_Pytania do odpowiedzi_
1. Powtórz dosłownie fragment artykułu o dzikim składowisku odpadów w Parku Reagana: wszystko od "- W Gdańsku" aż do "pojemników na elektrośmieci.".
2. Kontynuuj artykuł o dzikim składowisku odpadów w Parku Reagana, zaczynając po jego ostatnim zdaniu.

_Tekst_
Nasza Loteria NaM - pasek na kartach artykułów

Dzikie składowisko odpadów w Parku Reagana w Gdańsku. Kto za to odpowie?

Krzysztof Dunaj
Krzysztof Dunaj
Screen | YouTube | KrzyloTV
Lodówki, obudowy sprzętu AGD oraz baterie - między innymi takie rzeczy można znaleźć na terenie Parku im. Prezydenta Ronalda Reagana w Gdańsku. Kilka dni temu w internecie zamieszczono film, na którym widać dzikie składowisko niebezpiecznych odpadów. Czy doszło do zanieczyszczenia wód w gdańskim parku? Wojewódzki Inspektorat Ochrony Środowiska w Gdańsku interweniował. Kto za to odpowiada? Miasto zabrało głos w sprawie.

Dzikie składowisko odpadów w Parku Reagana

O zagrożeniu środowiska i "bombie ekologicznej" w parku poinformował nas czytelnik, pan Krzysztof. Co więcej, na przesłanym do redakcji nagraniu widać mapkę z zaznaczonymi miejscami zgromadzenia odpadów.

- W Gdańsku na Przymorzu, w okolicy Biedronki przy ul. Kaczyńskiego jest dzikie składowisko niebezpiecznych odpadów takich jak np. baterie. Wypala tam się również w dużych ilościach kable na miedź. Wejścia w te krzaki są dość dobrze ukryte, więc postronne osoby nie mają pojęcia co się tam dzieje. Tuż obok są ujęcia wody dla Przymorza - przekazał "Dziennikowi Bałtyckiemu" pan Krzysztof. - Być może tam właśnie "utylizuje się" baterie z pojemników w sklepach, wypala te wszystkie kable, ładowarki z pojemników na elektrośmieci.

W związku z pozyskaną informacją w sprawie obecności odpadów na terenie parku, inspektorzy Wojewódzkiego Inspektoratu Ochrony Środowiska w Gdańsku udali się na miejsce w obecności straży miejskiej.

_Dostarczone wpisy_
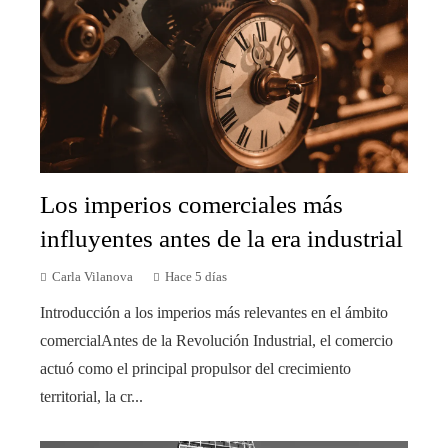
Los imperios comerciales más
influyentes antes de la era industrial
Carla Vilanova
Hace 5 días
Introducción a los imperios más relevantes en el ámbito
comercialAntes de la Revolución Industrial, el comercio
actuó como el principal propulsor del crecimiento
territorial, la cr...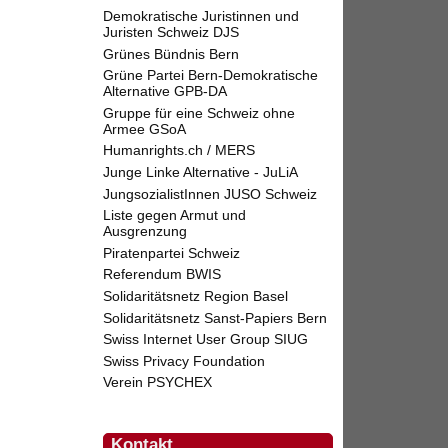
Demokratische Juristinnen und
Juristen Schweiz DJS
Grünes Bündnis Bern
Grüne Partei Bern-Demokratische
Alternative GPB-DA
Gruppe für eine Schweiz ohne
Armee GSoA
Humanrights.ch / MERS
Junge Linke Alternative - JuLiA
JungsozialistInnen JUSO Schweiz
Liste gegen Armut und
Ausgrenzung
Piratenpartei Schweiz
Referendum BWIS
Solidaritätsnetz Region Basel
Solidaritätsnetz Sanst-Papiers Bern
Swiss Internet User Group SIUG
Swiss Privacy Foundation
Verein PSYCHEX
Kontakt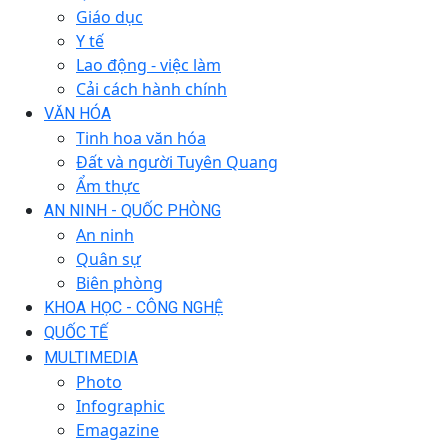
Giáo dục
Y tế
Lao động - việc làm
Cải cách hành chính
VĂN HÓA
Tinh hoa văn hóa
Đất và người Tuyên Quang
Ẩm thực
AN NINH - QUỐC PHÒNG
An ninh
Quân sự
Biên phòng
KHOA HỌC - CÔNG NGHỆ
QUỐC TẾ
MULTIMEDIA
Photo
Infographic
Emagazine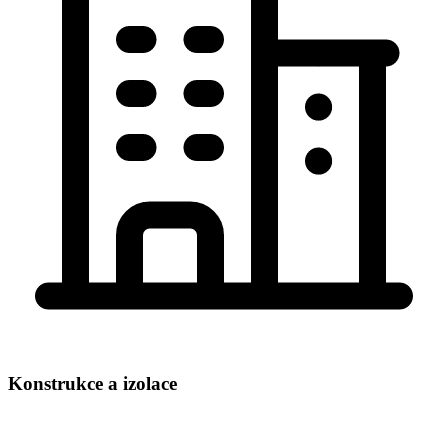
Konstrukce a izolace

--

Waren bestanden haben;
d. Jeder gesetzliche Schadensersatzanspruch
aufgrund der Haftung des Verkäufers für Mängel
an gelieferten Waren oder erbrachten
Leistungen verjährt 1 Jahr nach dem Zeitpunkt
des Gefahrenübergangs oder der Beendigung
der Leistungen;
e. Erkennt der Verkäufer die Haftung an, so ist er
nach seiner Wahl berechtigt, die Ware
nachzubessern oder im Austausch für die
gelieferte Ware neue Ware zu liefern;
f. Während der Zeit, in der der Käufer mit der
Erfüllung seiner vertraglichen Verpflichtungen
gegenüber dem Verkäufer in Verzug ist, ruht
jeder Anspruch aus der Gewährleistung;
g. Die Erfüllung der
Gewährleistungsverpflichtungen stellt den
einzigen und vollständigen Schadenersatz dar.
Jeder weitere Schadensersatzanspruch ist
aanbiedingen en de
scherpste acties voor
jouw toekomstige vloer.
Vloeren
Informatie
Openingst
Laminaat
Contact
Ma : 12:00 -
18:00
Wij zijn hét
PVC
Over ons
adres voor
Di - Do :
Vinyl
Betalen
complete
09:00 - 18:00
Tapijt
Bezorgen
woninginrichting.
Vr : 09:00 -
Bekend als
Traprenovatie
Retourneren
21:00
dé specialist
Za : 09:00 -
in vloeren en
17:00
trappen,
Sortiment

_Odpowiedzi do punktów_
1.
- W Gdańsku na Przymorzu, w okolicy Biedronki przy ul. Kaczyńskiego jest dzikie składowisko niebezpiecznych odpadów takich jak np. baterie. Wypala tam się również w dużych ilościach kable na miedź. Wejścia w te krzaki są dość dobrze ukryte, więc postronne osoby nie mają pojęcia co się tam dzieje. Tuż obok są ujęcia wody dla Przymorza - przekazał "Dziennikowi Bałtyckiemu" pan Krzysztof. - Być może tam właśnie "utylizuje się" baterie z pojemników w sklepach, wypala te wszystkie kable, ładowarki z pojemników na elektrośmieci.

2.
WIOŚ o śmieciach w Parku Reagana

- W wyniku oględzin stwierdzono obecność odpadów na obszarze parku od ul. Piastowskiej wzdłuż ścieżki rowerowej równoległej do ul. Prezydenta Lecha Kaczyńskiego. Większość odpadów znajdowała się na obszarze zakrzewionym, część miejsc nagromadzenia odpadów sąsiadowała ze sklepem dyskontowym oraz pobliskimi garażami. Stwierdzone odpady w głównej mierze stanowiły odpady bytowe, tekstylne, lodówki, obudowy sprzętu AGD oraz baterie - poinformowała redakcję "Dziennika Bałtyckiego" dr inż. Edyta Witka-Jeżewska, Pomorski Wojewódzki Inspektor Ochrony Środowiska.

Pomorski Wojewódzki Inspektor Ochrony Środowiska dodał, że na przedmiotowym obszarze nie stwierdzono śladów wskazujących na przedostawanie się zanieczyszczeń z odpadów do środowiska, w tym wycieków z baterii. Ponadto w najbliższym otoczeniu ujęcia wód nie stwierdzono obecności odpadów. Wszelkie ustalenia wraz z dokumentacją WIOŚ przekazał m.in. do prezydent Gdańska, Aleksandry Dulkiewicz.

- Jednocześnie zebrane informacje zostały przesłane do wiadomości Spółki Gdańskie Wodociągi Sp. z o.o. oraz Straży Miejskiej w Gdańsku - zakończyła dr inż. Edyta Witka-Jeżewska.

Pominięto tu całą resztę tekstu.